Items from a dataset:
******************************
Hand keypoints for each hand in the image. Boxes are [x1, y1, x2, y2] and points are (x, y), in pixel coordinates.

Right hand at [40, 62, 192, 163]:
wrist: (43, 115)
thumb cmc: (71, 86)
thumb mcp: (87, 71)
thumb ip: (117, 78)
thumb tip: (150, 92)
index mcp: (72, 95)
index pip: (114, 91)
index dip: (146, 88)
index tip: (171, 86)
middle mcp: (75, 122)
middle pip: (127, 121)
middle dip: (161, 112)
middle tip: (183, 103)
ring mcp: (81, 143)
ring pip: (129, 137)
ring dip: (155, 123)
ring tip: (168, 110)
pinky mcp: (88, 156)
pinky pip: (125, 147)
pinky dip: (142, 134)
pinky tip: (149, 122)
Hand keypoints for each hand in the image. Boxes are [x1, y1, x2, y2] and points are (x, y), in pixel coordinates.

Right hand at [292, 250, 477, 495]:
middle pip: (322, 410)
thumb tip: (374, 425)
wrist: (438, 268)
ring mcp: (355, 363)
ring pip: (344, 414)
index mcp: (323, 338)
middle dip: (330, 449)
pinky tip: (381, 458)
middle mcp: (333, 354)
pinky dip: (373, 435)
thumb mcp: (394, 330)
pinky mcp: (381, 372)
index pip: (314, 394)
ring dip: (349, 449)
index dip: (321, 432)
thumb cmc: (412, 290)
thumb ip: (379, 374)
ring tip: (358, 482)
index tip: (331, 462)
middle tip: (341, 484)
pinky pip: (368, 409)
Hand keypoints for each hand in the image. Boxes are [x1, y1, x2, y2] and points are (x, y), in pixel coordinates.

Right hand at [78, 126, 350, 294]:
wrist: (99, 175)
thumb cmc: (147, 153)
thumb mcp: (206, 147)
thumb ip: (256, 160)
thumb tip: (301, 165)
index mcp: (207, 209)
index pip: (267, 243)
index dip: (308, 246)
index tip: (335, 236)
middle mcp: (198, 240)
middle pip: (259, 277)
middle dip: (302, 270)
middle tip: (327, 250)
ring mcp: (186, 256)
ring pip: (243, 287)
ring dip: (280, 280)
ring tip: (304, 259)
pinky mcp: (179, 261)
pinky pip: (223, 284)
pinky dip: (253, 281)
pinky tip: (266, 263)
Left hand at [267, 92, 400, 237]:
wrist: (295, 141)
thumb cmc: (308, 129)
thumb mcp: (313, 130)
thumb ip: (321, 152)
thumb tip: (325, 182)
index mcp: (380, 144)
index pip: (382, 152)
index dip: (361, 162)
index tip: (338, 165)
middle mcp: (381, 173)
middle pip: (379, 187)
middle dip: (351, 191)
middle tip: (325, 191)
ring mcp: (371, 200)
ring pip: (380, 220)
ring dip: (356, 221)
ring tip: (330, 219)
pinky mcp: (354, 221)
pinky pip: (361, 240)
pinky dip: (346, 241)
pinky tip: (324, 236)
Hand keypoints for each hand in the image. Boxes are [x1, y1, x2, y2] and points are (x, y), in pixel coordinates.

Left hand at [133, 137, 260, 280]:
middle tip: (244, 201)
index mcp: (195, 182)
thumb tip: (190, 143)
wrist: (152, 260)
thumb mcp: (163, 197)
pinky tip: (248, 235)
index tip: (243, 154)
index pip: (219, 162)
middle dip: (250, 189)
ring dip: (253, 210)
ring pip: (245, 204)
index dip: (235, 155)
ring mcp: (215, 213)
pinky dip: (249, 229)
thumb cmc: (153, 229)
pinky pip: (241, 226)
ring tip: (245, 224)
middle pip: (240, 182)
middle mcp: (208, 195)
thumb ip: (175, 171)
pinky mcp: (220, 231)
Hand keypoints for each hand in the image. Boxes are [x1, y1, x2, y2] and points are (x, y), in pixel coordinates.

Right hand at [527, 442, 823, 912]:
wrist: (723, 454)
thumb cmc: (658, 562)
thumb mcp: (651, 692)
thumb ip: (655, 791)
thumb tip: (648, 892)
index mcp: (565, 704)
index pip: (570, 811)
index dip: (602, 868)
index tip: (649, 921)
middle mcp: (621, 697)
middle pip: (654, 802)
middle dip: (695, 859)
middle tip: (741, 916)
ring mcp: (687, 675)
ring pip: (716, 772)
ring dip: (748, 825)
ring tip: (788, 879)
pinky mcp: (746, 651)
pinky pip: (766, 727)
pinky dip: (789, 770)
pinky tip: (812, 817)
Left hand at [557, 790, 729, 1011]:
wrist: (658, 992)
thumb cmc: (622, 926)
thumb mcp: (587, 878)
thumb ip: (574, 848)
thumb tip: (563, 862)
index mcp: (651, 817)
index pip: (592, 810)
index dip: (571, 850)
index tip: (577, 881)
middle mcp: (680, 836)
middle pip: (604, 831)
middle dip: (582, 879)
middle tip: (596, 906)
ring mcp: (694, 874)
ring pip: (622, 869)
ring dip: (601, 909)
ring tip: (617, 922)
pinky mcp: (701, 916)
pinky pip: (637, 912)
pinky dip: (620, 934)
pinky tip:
******************************
**TASK DESCRIPTION:**
Produce the entries above once more, identical in every detail.

**YOUR RESPONSE:**
Hand keypoints for each hand in the image. Boxes are [x1, y1, x2, y2] and points are (x, y), in pixel coordinates.

Right hand at [40, 62, 192, 163]:
wrist: (43, 115)
thumb cmc: (71, 86)
thumb mcp: (87, 71)
thumb ip: (117, 78)
thumb tip: (150, 92)
index mcp: (72, 95)
index pip: (114, 91)
index dip: (146, 88)
index tip: (171, 86)
middle mcp: (75, 122)
middle pip: (127, 121)
middle dip: (161, 112)
middle tip: (183, 103)
ring mcp: (81, 143)
ring pip: (129, 137)
ring dip: (155, 123)
ring tip: (168, 110)
pinky mcp: (88, 156)
pinky pip: (125, 147)
pinky dip: (142, 134)
pinky tip: (149, 122)
Hand keypoints for each hand in the image. Boxes are [x1, y1, x2, y2] and points are (x, y), in pixel coordinates.

Right hand at [292, 250, 477, 495]:
middle pip: (322, 410)
thumb tip: (374, 425)
wrist: (438, 268)
ring mcp: (355, 363)
ring pip: (344, 414)
index mcp: (323, 338)
middle dip: (330, 449)
pinky tip: (381, 458)
middle mcp: (333, 354)
pinky dip: (373, 435)
thumb mcp: (394, 330)
pinky mcp: (381, 372)
index pip: (314, 394)
ring dip: (349, 449)
index dip: (321, 432)
thumb cmc: (412, 290)
thumb ip: (379, 374)
ring tip: (358, 482)
index tip: (331, 462)
middle tip: (341, 484)
pinky pip: (368, 409)
Hand keypoints for each hand in the image. Boxes are [x1, y1, x2, y2] and points are (x, y), in pixel coordinates.

Right hand at [78, 126, 350, 294]:
wrist: (99, 175)
thumb cmc: (147, 153)
thumb mcp: (206, 147)
thumb ip: (256, 160)
thumb tip: (301, 165)
index mcp: (207, 209)
index pip: (267, 243)
index dip: (308, 246)
index tip: (335, 236)
middle mcp: (198, 240)
middle pip: (259, 277)
middle dip: (302, 270)
middle tip: (327, 250)
ring mcp: (186, 256)
ring pip: (243, 287)
ring dip: (280, 280)
ring tip: (304, 259)
pinky mcp: (179, 261)
pinky pip: (223, 284)
pinky dip: (253, 281)
pinky tip: (266, 263)
Left hand at [267, 92, 400, 237]:
wrist: (295, 141)
thumb cmc: (308, 129)
thumb mcp: (313, 130)
thumb ip: (321, 152)
thumb tip: (325, 182)
index mcp: (380, 144)
index pip: (382, 152)
index dip: (361, 162)
index tip: (338, 165)
middle mcp: (381, 173)
middle pip: (379, 187)
middle dip: (351, 191)
middle tip: (325, 191)
ring mcp: (371, 200)
ring pip: (380, 220)
ring dip: (356, 221)
ring tip: (330, 219)
pinky mcp: (354, 221)
pinky pip: (361, 240)
pinky dip: (346, 241)
pinky tip: (324, 236)
Hand keypoints for each hand in the image. Boxes are [x1, y1, x2, y2] and points are (x, y), in pixel coordinates.

Left hand at [133, 137, 260, 280]:
middle tip: (244, 201)
index mcp: (195, 182)
thumb tip: (190, 143)
wrist: (152, 260)
thumb mcp: (163, 197)
pinky tip: (248, 235)
index tip: (243, 154)
index pip: (219, 162)
middle dip: (250, 189)
ring dip: (253, 210)
ring pip: (245, 204)
index dip: (235, 155)
ring mcp: (215, 213)
pinky dip: (249, 229)
thumb cmc: (153, 229)
pinky pip: (241, 226)
ring tip: (245, 224)
middle pip: (240, 182)
middle mcp: (208, 195)
thumb ip: (175, 171)
pinky mcp: (220, 231)
Hand keypoints for each hand in the image. Boxes are [x1, y1, x2, y2] and points are (x, y), in pixel coordinates.

Right hand at [527, 442, 823, 912]:
wrist: (723, 454)
thumb cmc: (658, 562)
thumb mcp: (651, 692)
thumb ip: (655, 791)
thumb tip: (648, 892)
index mcp: (565, 704)
index pip: (570, 811)
index dip: (602, 868)
index tip: (649, 921)
middle mcp: (621, 697)
middle pip: (654, 802)
middle dip: (695, 859)
middle tip: (741, 916)
ring mcp: (687, 675)
ring pip: (716, 772)
ring dip: (748, 825)
ring tip: (788, 879)
pinky mcp: (746, 651)
pinky pip: (766, 727)
pinky dip: (789, 770)
pinky tip: (812, 817)
Left hand at [557, 790, 729, 1011]:
wrist: (658, 992)
thumb cmc: (622, 926)
thumb mcp: (587, 878)
thumb ip: (574, 848)
thumb tip: (563, 862)
index mcp: (651, 817)
index pip: (592, 810)
index dip: (571, 850)
index tip: (577, 881)
middle mcp: (680, 836)
middle pip: (604, 831)
middle dip: (582, 879)
middle tip: (596, 906)
ring mcp: (694, 874)
ring pip: (622, 869)
ring dip: (601, 909)
ring tip: (617, 922)
pinky mcp: (701, 916)
pinky pip: (637, 912)
pinky dip: (620, 934)
pinky tip:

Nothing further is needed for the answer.